Для ребенка с богатым воображением местность, в которой располагался Соман, неминуемо должна была ассоциироваться с образами, связанными с разбоем и другими темными делами, которые с легкостью приходили на ум чувствительной душе, жившей в восемнадцатом веке. Добавив в описание подобной деятельности эротические сцены и отдав своих героинь разбойникам, Сад перешел за черту дозволенного, перед которой большинство авторов готического романа благочестиво останавливались. Прибытие героини в замок Роланда как раз и являет собой пример такого нарушения.
«Я привез тебя для обслуживания моих фальшивомонетчиков, у которых являюсь главным, — сказал Роланд и, схватив меня за руку, потащил по мостику, который опустили перед нами и снова подняли, как только мы им воспользовались.
— Ты все хорошо разглядела? — спросил он, когда мы оказались внутри, и показал мне большую, глубокую пещеру в конце двора с колесом, к которому были прикованы четыре нагие женщины, крутившие его.» — Вот — твои подруги, и вот — твоя работа.
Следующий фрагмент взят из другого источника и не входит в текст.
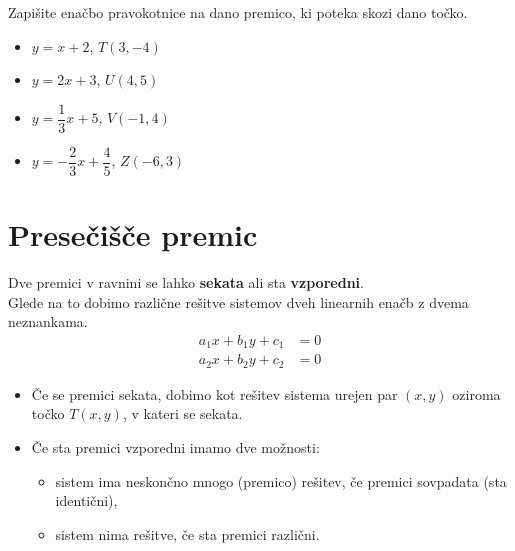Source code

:         
            \begin{naloga}
                Zapišite enačbo pravokotnice na dano premico, ki poteka skozi dano točko.
                    \begin{itemize}
                        \item $y=x+2$, $T(3,-4)$ 
                        \item $y=2x+3$, $U(4,5)$ 
                        \item $y=\dfrac{1}{3}x+5$, $V(-1,4)$ 
                        \item $y=-\dfrac{2}{3}x+\dfrac{4}{5}$, $Z(-6,3)$ 

                    \end{itemize}
            \end{naloga}

        





\newpage
    \section{Presečišče premic}

                Dve premici v ravnini se lahko \textbf{sekata} ali sta \textbf{vzporedni}. \\ 
                Glede na to dobimo različne rešitve sistemov dveh linearnih enačb z dvema neznankama.
                $$\begin{aligned}
                    a_1x+b_1y+c_1&=0 \\ a_2x+b_2y+c_2&=0
                \end{aligned}$$
                
                \begin{itemize}
                    \item Če se premici sekata, dobimo kot rešitev sistema urejen par $(x,y)$ oziroma točko $T(x,y)$, v kateri se sekata.
                    \item Če sta premici vzporedni imamo dve možnosti:
                    \begin{itemize}
                        \item sistem ima neskončno mnogo (premico) rešitev, če premici sovpadata (sta identični),
                        \item sistem nima rešitve, če sta premici različni.
                    \end{itemize}
                \end{itemize}

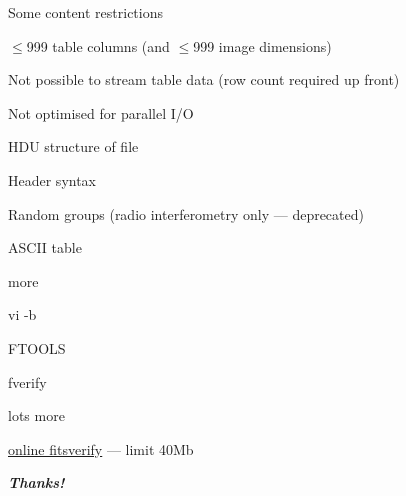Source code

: \documentclass[20pt,landscape]{foils}
\newif\ifrubric
\newcommand{\bhref}[2]{\href{#1}{{\color{blue}#2}}}
\begin{document}
\begin{list1}
  \item Some content restrictions
\vspace*{-0.2cm}
  \begin{list2}
    \item $\le$999 table columns (and $\le$999 image dimensions)
\vspace*{-0.1cm}
    \item Not possible to stream table data (row count required up front)
\vspace*{-0.1cm}
    \item Not optimised for parallel I/O
\vspace*{-0.1cm}
  \end{list2}
\end{list1}


\begin{list2}
  \item HDU structure of file
  \item Header syntax
\end{list2}




\begin{list2}
  \item Random groups (radio interferometry only --- deprecated)
  \item ASCII table
\end{list2}


\begin{list2}
  \item more
  \item vi -b
  \item FTOOLS
  \begin{list3}
    \item fverify 
    \item lots more
  \end{list3}
  \item \bhref{https://fits.gsfc.nasa.gov/fits_verify.html}{online fitsverify}
        --- limit 40Mb
\end{list2}


\vspace{0.2cm}
\begin{center}
  {\color{darkred}\Huge\bf\sl Thanks!}
\end{center}

\label{lastPage}

\ifrubric

\newcommand{\aobSlide}[1]{
\newpage
\rightfooter{}
\MyLogo{}
\begin{picture}(30,0)
  #1
\end{picture}
\bigword{AOB?}
}
\aobSlide{}

\fi
\end{document}
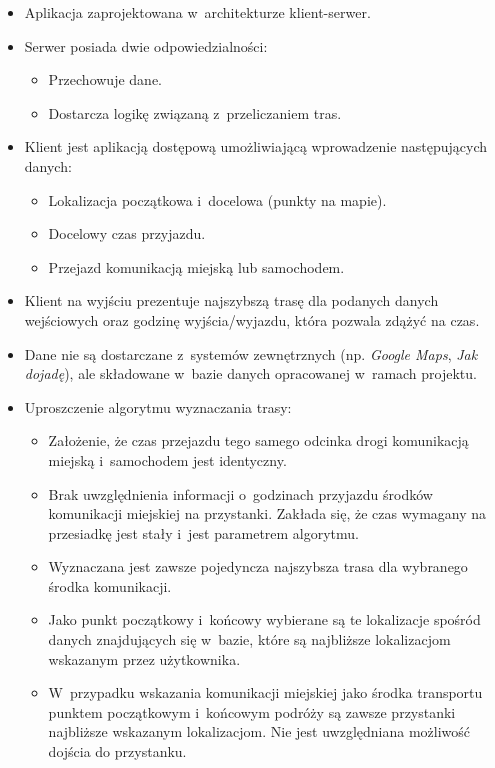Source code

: \documentclass[a4paper,12pt]{article}
\begin{document}
	\begin{itemize}
		\item Aplikacja zaprojektowana w~architekturze klient-serwer.
		\item Serwer posiada dwie odpowiedzialności:
		\begin{itemize}
			\item Przechowuje dane.
			\item Dostarcza logikę związaną z~przeliczaniem tras.
		\end{itemize}
		\item Klient jest aplikacją dostępową umożliwiającą wprowadzenie następujących danych:
		\begin{itemize}
			\item Lokalizacja początkowa i~docelowa (punkty na mapie).
			\item Docelowy czas przyjazdu.
			\item Przejazd komunikacją miejską lub samochodem.
		\end{itemize}
		\item Klient na wyjściu prezentuje najszybszą trasę dla podanych danych wejściowych oraz godzinę wyjścia/wyjazdu, która pozwala zdążyć na czas.
		\item Dane nie są dostarczane z~systemów zewnętrznych (np. \emph{Google Maps}, \emph{Jak dojadę}), ale składowane w~bazie danych opracowanej w~ramach projektu.
		\item Uproszczenie algorytmu wyznaczania trasy:
		\begin{itemize}
			\item Założenie, że czas przejazdu tego samego odcinka drogi komunikacją miejską i~samochodem jest identyczny.
			\item Brak uwzględnienia informacji o~godzinach przyjazdu środków komunikacji miejskiej na przystanki. Zakłada się, że czas wymagany na przesiadkę jest stały i~jest parametrem algorytmu.
			\item Wyznaczana jest zawsze pojedyncza najszybsza trasa dla wybranego środka komunikacji.
			\item Jako punkt początkowy i~końcowy wybierane są te lokalizacje spośród danych znajdujących się w~bazie, które są najbliższe lokalizacjom wskazanym przez użytkownika.
			\item W~przypadku wskazania komunikacji miejskiej jako środka transportu punktem początkowym i~końcowym podróży są zawsze przystanki najbliższe wskazanym lokalizacjom. Nie jest uwzględniana możliwość dojścia do przystanku.
		\end{itemize}
	\end{itemize}
\end{document}

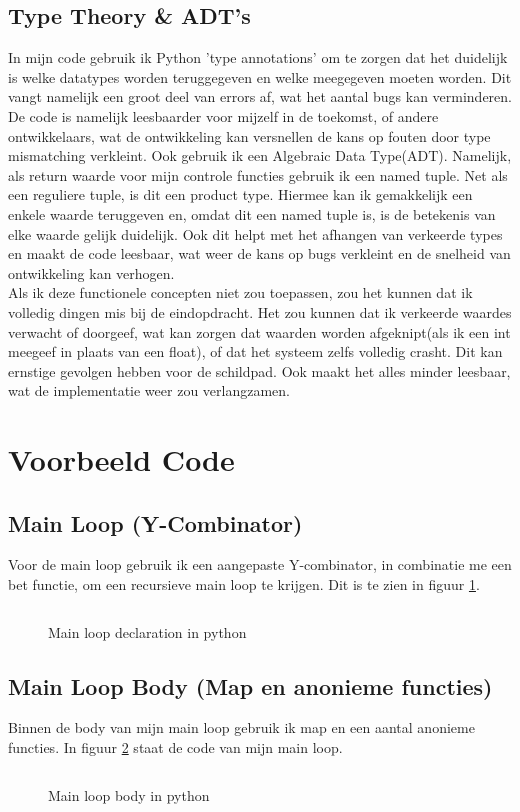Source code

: \documentclass[a4paper]{report}
\begin{document}
\subsection{Type Theory \& ADT's}
In mijn code gebruik ik Python 'type annotations' om te zorgen dat het duidelijk is welke datatypes worden teruggegeven en welke meegegeven moeten worden.
Dit vangt namelijk een groot deel van errors af, wat het aantal bugs kan verminderen. De code is namelijk leesbaarder voor mijzelf in de toekomst, of andere ontwikkelaars, wat de ontwikkeling kan versnellen de kans op fouten door type mismatching verkleint.
Ook gebruik ik een Algebraic Data Type(ADT). Namelijk, als return waarde voor mijn controle functies gebruik ik een named tuple.
Net als een reguliere tuple, is dit een product type\cite{enwiki:1171248602}. Hiermee kan ik gemakkelijk een enkele waarde teruggeven en, omdat dit een named tuple is, is de betekenis van elke waarde gelijk duidelijk.
Ook dit helpt met het afhangen van verkeerde types en maakt de code leesbaar, wat weer de kans op bugs verkleint en de snelheid van ontwikkeling kan verhogen.
\\
Als ik deze functionele concepten niet zou toepassen, zou het kunnen dat ik volledig dingen mis bij de eindopdracht. Het zou kunnen dat ik verkeerde waardes verwacht of doorgeef, wat kan zorgen dat waarden worden afgeknipt(als ik een int meegeef in plaats van een float), of dat het systeem zelfs volledig crasht.
Dit kan ernstige gevolgen hebben voor de schildpad. Ook maakt het alles minder leesbaar, wat de implementatie weer zou verlangzamen.
\pagebreak
\section{Voorbeeld Code}
\label{sec:example-code}
\subsection{Main Loop (Y-Combinator)}
Voor de main loop gebruik ik een aangepaste Y-combinator, in combinatie me een bet functie, om een recursieve main loop te krijgen.
Dit is te zien in figuur \ref{fig:ml_dec}.
\begin{figure}[H]
  \inputminted[firstline=1,bgcolor=bg,linenos, breaklines]{Python}{Appendices/example_ml.py}
  \caption{Main loop declaration in python}
  \label{fig:ml_dec}
\end{figure}
\pagebreak
\subsection{Main Loop Body (Map en anonieme functies)}
Binnen de body van mijn main loop gebruik ik map en een aantal anonieme functies. 
In figuur \ref{fig:ml_body} staat de code van mijn main loop.
\begin{figure}[H]
  \inputminted[firstline=29, lastline=44,bgcolor=bg,linenos, breaklines]{Python}{../Code/main.py}
  \caption{Main loop body in python}
  \label{fig:ml_body}
\end{figure}
\pagebreak
\end{document}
При условии, что будешь работать по десять часов в день, вращая это колесо, и, подобно другим девушкам, удовлетворять те желания, о которых я тебе скажу, ты ежедневно будешь получать шесть унций черного хлеба и миску бобов. Что касается твоей свободы — забудь о ней…» Художественная проза Сада написана почти в одно время с «Королевой ужаса» Анны Радклиф. Это произведение встречалось в публичных библиотеках Лондона и Брайтона, Бата и Челтенхема. Но готический роман английского среднего класса, предназначенный для домашнего и школьного чтения, не имел даже намека на сексуальность, которой сквозят мелодрамы маркиза. Его героиня, к примеру, описывает судьбу Сюзанны и других молодых женщин, прикованных Роландом к колесу.